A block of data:

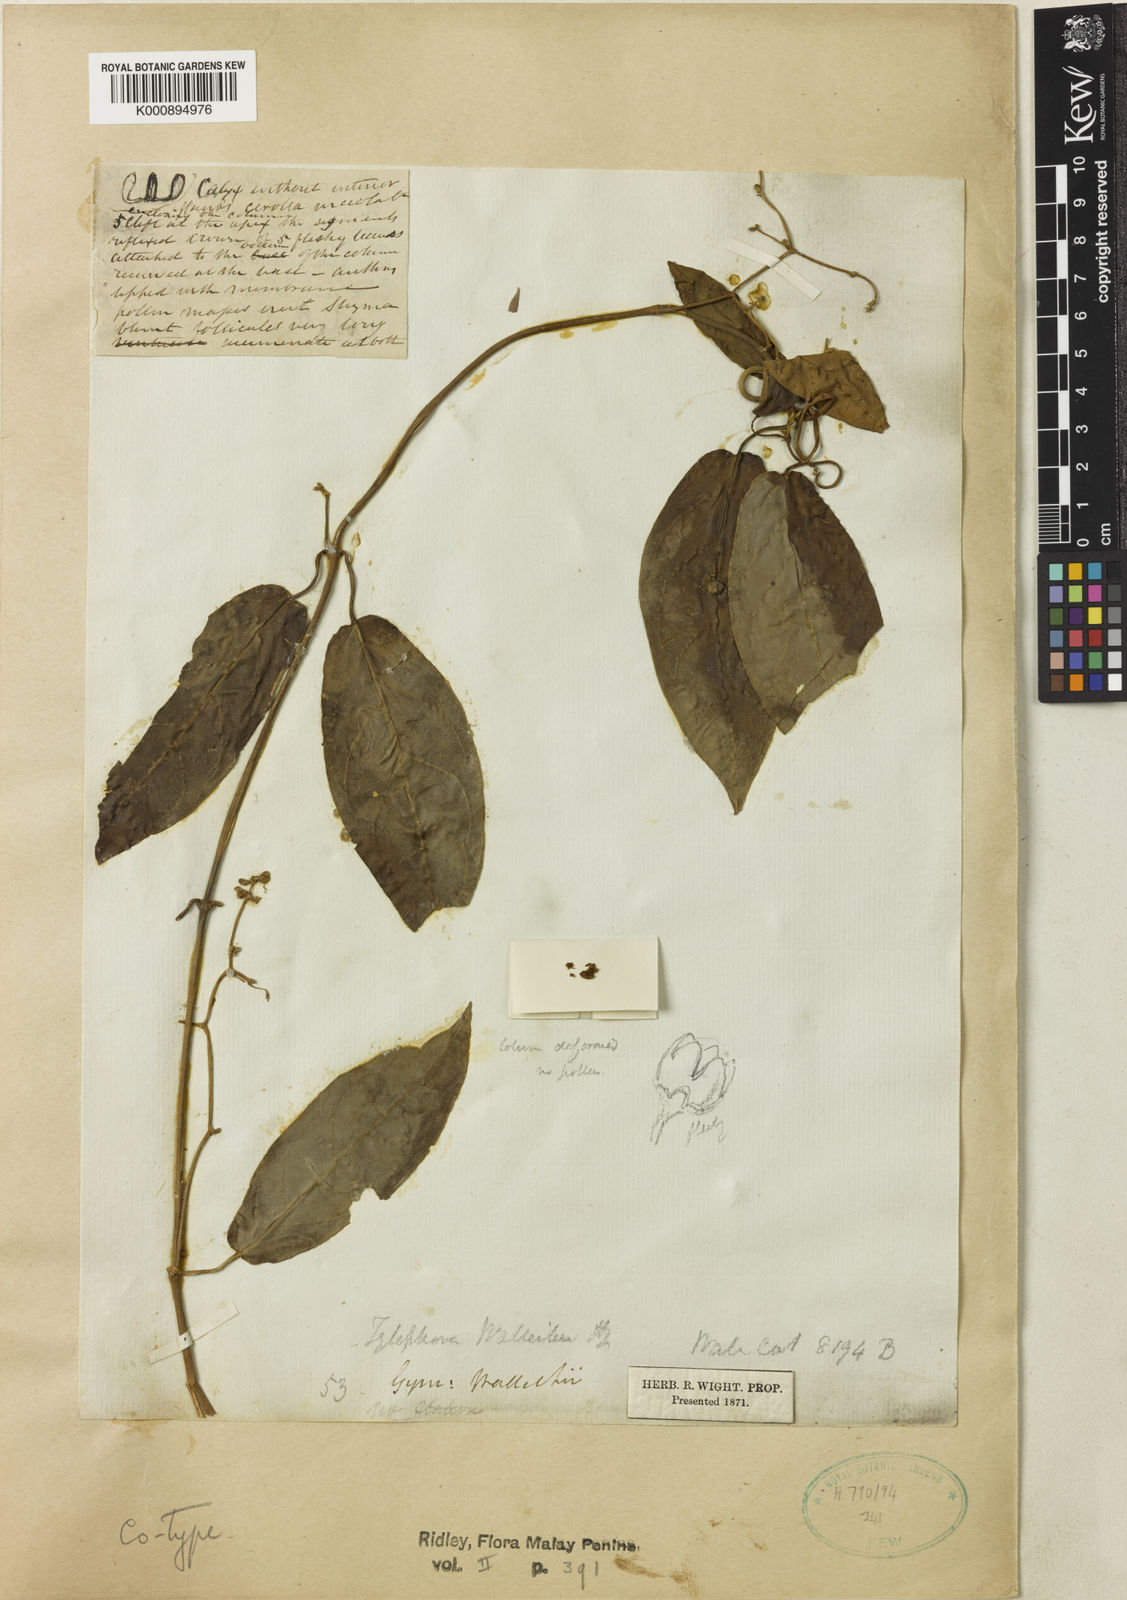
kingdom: Plantae
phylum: Tracheophyta
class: Magnoliopsida
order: Gentianales
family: Apocynaceae
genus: Vincetoxicum
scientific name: Vincetoxicum ventricosum
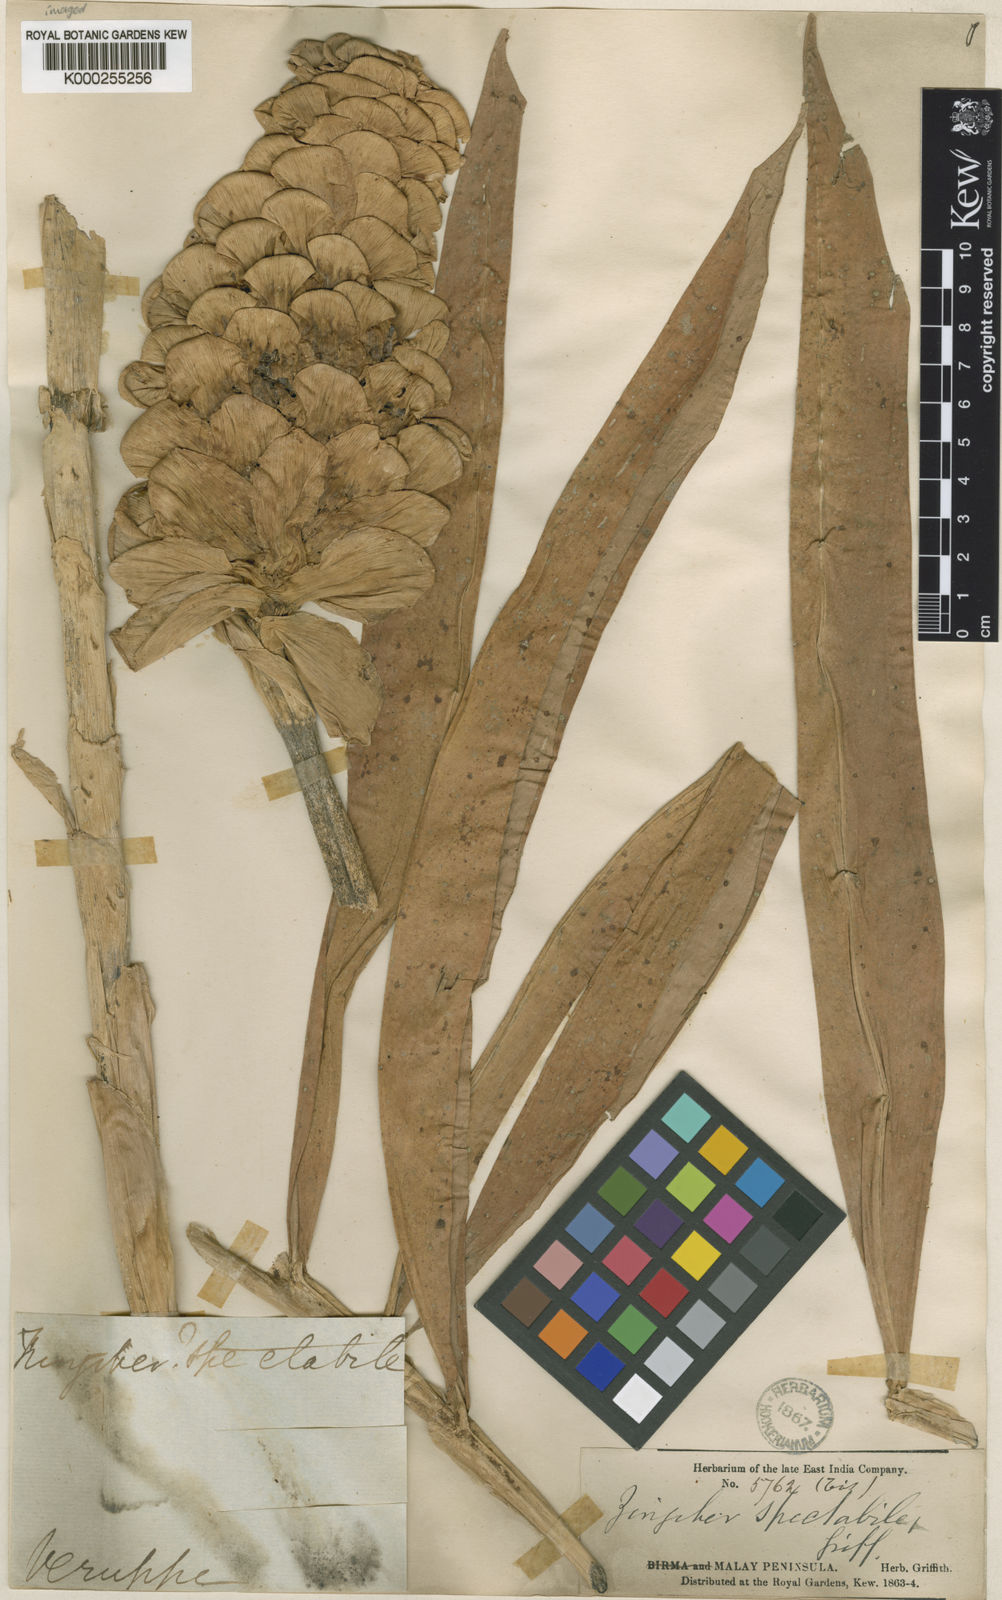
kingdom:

**DIRECTIVE**:
Put every line of the records into a Markdown table with the columns "Row" and "Line", numbering the rows and skipping blank lines. Leave the pictures out of the answer.

**RESPONSE FOR THIS EXERCISE**:
| Row | Line |
|---|---|
| 1 | kingdom: Plantae |
| 2 | phylum: Tracheophyta |
| 3 | class: Magnoliopsida |
| 4 | order: Gentianales |
| 5 | family: Apocynaceae |
| 6 | genus: Vincetoxicum |
| 7 | scientific name: Vincetoxicum ventricosum |
| 8 | kingdom: |